Aim A:
Can you extract the passage about exchanging ideas in conversation, word for word?

Quoted passage:
## begin
Besides, Mrs. Miniver was beginning to feel more than a little weary of exchanging ideas (especially political ones) and of hearing other people exchange theirs. It's all very well, she reflected, when the ideas have had time to flower, or at least to bud, so that we can pick them judiciously, present them with a bow, and watch them unfold in the warmth of each other's understanding: but there is far too much nowadays of pulling up the wretched little things just to see how they are growing. Half the verbal sprigs we hand each other are nothing but up-ended rootlets, earthy and immature: left longer in the ground they might have come to something, but once they are exposed we seldom manage to replant them. It is largely the fault, no doubt, of the times we live in. Things happen too quickly, crisis follows crisis, the soil of our minds is perpetually disturbed. Each of us, to relieve his feelings, broadcasts his own running commentary on the preposterous and bewildering events of the hour: and this, nowadays, is what passes for conversation.
## end
Aim B:
Could you copy the records word for word, starting at the line that has "orange line: moved 4 px down" and stopping after the line that has "gray star: rotated 8 degrees clockwise"?

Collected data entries
## begin
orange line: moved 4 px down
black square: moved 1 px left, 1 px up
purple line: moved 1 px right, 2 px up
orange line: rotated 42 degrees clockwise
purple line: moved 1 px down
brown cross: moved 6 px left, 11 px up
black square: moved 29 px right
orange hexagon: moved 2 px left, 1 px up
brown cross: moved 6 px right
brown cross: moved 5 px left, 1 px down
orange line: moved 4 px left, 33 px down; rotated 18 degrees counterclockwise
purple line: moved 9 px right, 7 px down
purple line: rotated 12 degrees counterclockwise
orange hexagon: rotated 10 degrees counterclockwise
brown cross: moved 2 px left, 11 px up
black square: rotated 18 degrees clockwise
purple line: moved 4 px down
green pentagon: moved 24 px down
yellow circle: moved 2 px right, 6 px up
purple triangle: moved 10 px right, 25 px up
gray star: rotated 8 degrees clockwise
## end
## begin
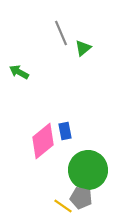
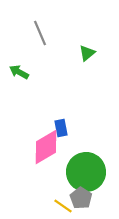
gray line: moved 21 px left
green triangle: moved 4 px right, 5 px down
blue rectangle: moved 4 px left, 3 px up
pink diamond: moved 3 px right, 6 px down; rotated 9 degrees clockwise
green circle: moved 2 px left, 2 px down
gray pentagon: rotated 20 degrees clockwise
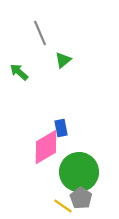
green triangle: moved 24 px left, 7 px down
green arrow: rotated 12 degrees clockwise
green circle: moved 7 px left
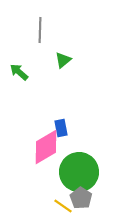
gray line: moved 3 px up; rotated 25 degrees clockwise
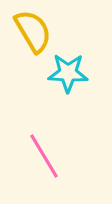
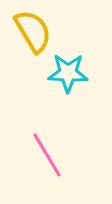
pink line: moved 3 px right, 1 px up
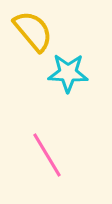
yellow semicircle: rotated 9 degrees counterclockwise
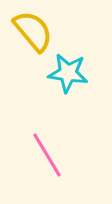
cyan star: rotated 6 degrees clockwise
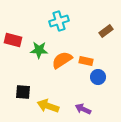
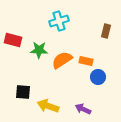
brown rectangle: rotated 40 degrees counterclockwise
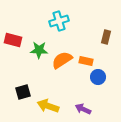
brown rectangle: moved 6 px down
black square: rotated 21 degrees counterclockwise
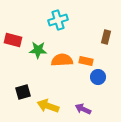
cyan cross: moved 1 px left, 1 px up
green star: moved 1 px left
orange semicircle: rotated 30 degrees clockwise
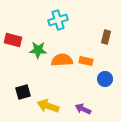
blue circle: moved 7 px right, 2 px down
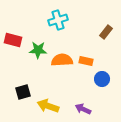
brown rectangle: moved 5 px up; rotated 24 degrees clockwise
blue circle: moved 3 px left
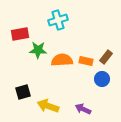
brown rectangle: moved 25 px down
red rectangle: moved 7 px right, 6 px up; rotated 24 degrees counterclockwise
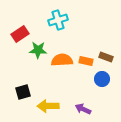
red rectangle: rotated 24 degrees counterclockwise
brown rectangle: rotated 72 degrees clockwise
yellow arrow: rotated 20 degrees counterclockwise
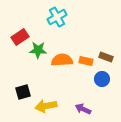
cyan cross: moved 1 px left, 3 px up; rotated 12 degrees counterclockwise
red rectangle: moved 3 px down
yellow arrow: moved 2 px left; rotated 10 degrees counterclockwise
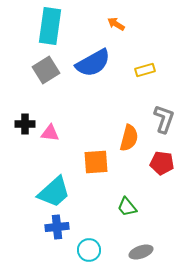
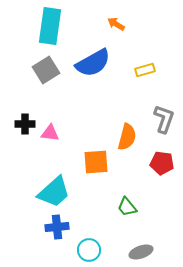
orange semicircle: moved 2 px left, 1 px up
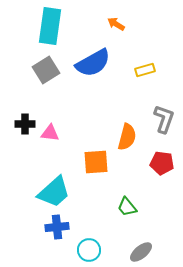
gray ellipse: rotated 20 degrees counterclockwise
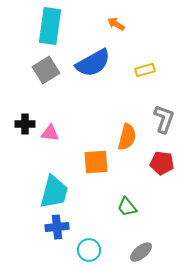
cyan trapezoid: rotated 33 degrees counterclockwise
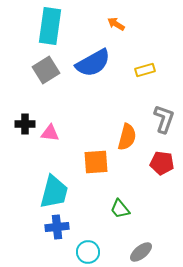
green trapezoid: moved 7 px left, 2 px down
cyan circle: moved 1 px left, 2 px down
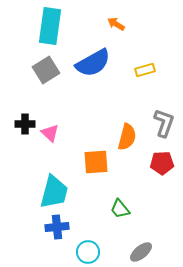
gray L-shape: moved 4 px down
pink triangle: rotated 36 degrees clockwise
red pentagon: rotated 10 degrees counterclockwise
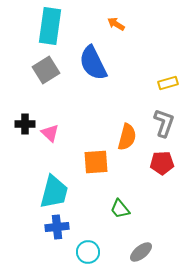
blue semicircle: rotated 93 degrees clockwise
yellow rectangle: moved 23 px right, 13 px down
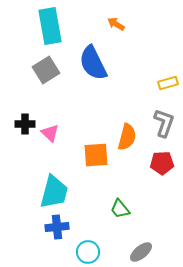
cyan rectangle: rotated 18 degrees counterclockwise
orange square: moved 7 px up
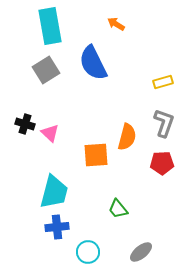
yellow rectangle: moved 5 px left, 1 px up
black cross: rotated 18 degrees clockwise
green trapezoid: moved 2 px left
## end
## begin
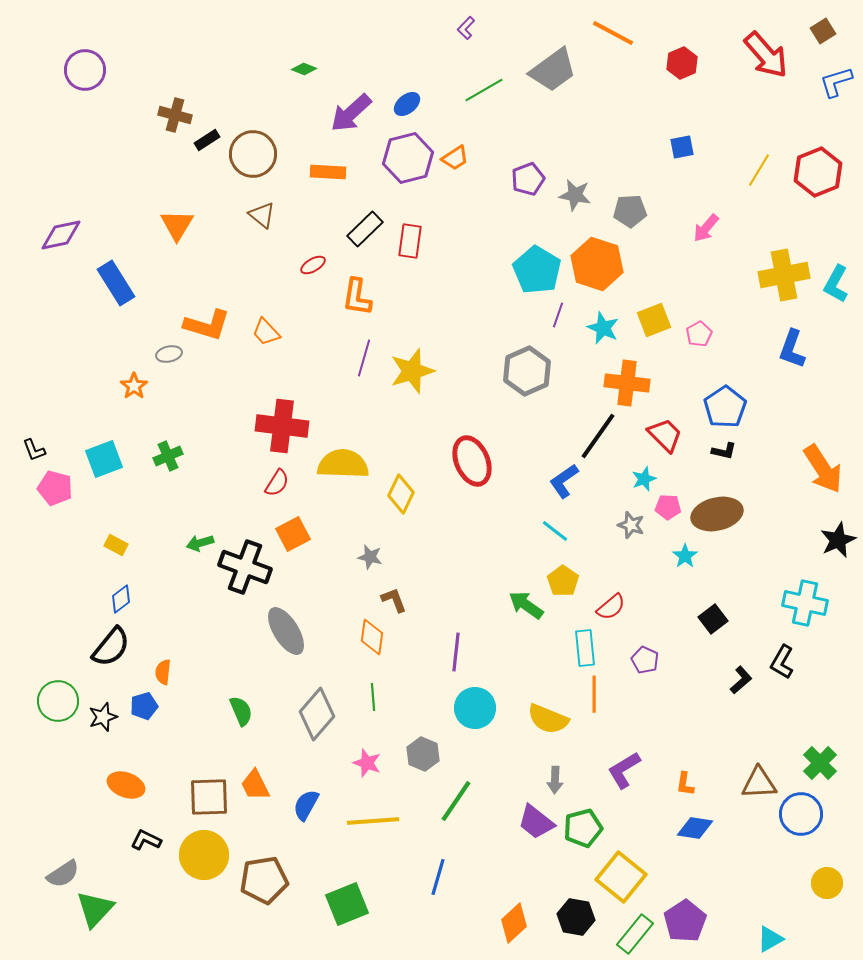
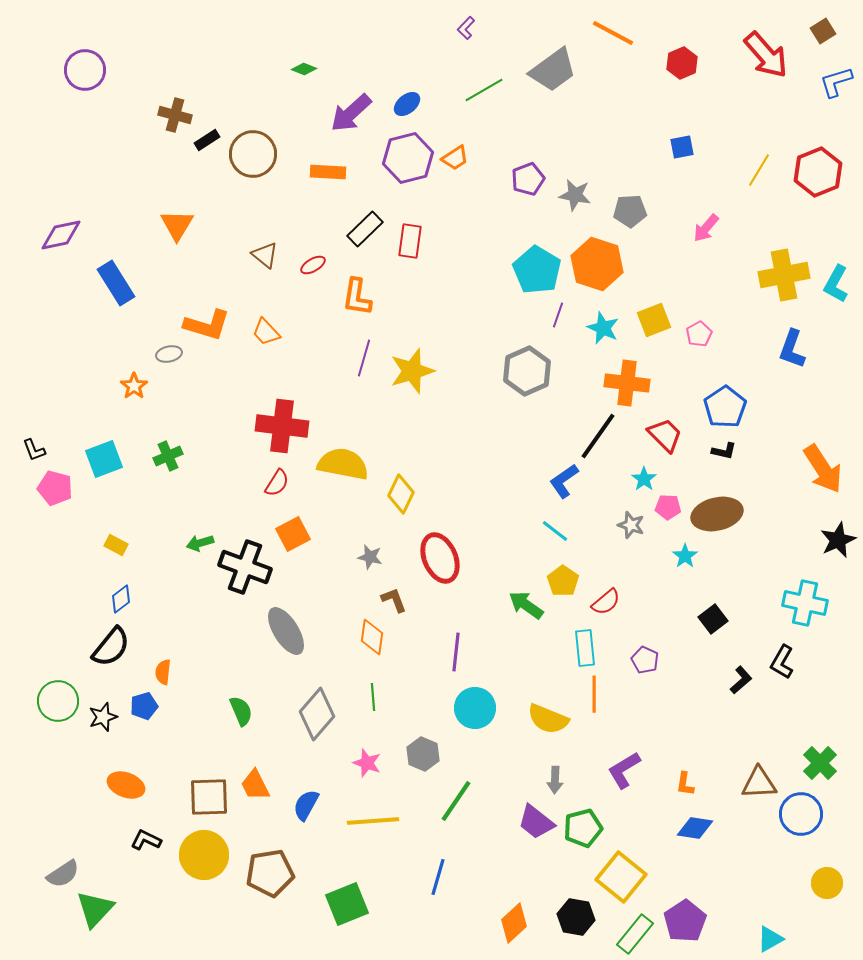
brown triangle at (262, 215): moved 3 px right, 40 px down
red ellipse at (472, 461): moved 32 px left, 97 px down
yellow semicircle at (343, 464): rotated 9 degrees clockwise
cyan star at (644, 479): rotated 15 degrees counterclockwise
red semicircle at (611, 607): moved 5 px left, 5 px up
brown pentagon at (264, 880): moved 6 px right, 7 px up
## end
Exercise response A:
Besides, Mrs. Miniver was beginning to feel more than a little weary of exchanging ideas (especially political ones) and of hearing other people exchange theirs. It's all very well, she reflected, when the ideas have had time to flower, or at least to bud, so that we can pick them judiciously, present them with a bow, and watch them unfold in the warmth of each other's understanding: but there is far too much nowadays of pulling up the wretched little things just to see how they are growing. Half the verbal sprigs we hand each other are nothing but up-ended rootlets, earthy and immature: left longer in the ground they might have come to something, but once they are exposed we seldom manage to replant them. It is largely the fault, no doubt, of the times we live in. Things happen too quickly, crisis follows crisis, the soil of our minds is perpetually disturbed. Each of us, to relieve his feelings, broadcasts his own running commentary on the preposterous and bewildering events of the hour: and this, nowadays, is what passes for conversation.

Exercise response B:
orange line: moved 4 px down
black square: moved 1 px left, 1 px up
purple line: moved 1 px right, 2 px up
orange line: rotated 42 degrees clockwise
purple line: moved 1 px down
brown cross: moved 6 px left, 11 px up
black square: moved 29 px right
orange hexagon: moved 2 px left, 1 px up
brown cross: moved 6 px right
brown cross: moved 5 px left, 1 px down
orange line: moved 4 px left, 33 px down; rotated 18 degrees counterclockwise
purple line: moved 9 px right, 7 px down
purple line: rotated 12 degrees counterclockwise
orange hexagon: rotated 10 degrees counterclockwise
brown cross: moved 2 px left, 11 px up
black square: rotated 18 degrees clockwise
purple line: moved 4 px down
green pentagon: moved 24 px down
yellow circle: moved 2 px right, 6 px up
purple triangle: moved 10 px right, 25 px up
gray star: rotated 8 degrees clockwise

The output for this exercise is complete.